Joffre made a shrug with his eyebrows. “Is she a bother? Do you want me to take her?”

“I paid good silver for her.”

Joffre made another gesture. “I’ll give you a mark.”

Laeghaire turned to look at her. She sat on the brown stallion. Her long bare legs thrust down over the stallion’s shoulders. Her hair hung around her. He thought of the black eyes staring past him into the sky.

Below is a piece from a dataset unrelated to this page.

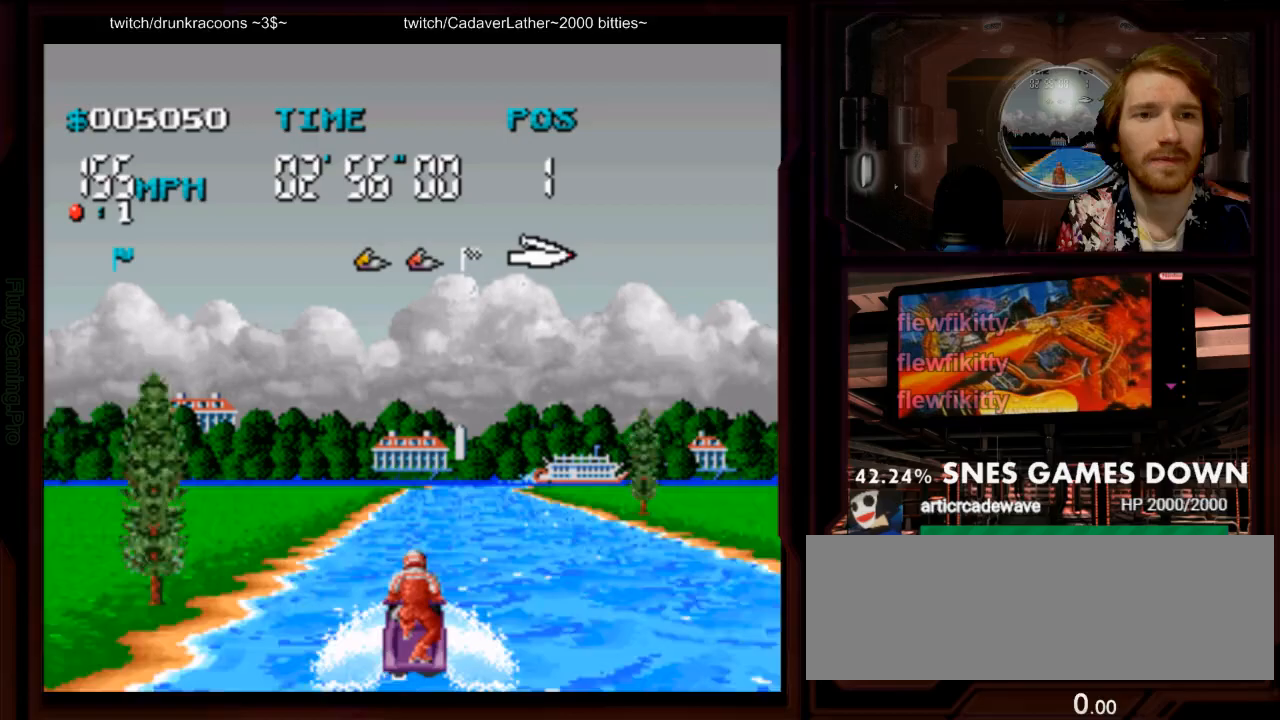
{"dt_ms": 500, "buttons": ["A"], "events": [[350, "DPAD_RIGHT", "down"], [483, "DPAD_RIGHT", "up"]]}
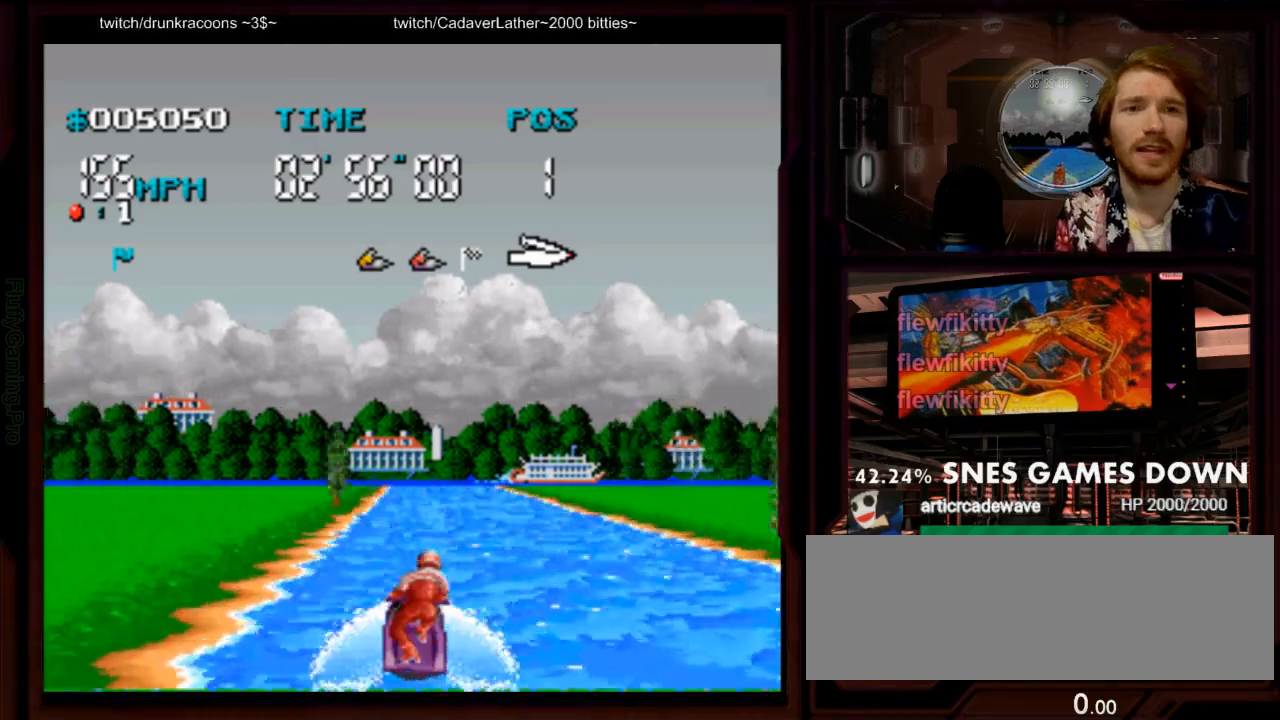
{"dt_ms": 500, "buttons": ["A"], "events": []}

“She’s worth more than a mark.”

“Two, then.”

“No, she’s no trouble.”

“You’re sure?”

“Yes.”

“You and your damned honor.” Joffre patted his belly. “Now, listen. The news that the Duke was hunting you got around pretty quick. Just a few days ago I got a message by one of the traders who come through here. Ben Abram, you known him. Anyway, it was from Guillaume, the Flemish Count’s captain. He said if you came by I was to tell you that he’ll make a place for you in the army.”

“The army or the guard?”

“Small difference. The army, he wrote. He may have meant the guard.”

“The guard is just by the court. The army—I had the idea that Baldwin’s army was all raised by knights’ fees.”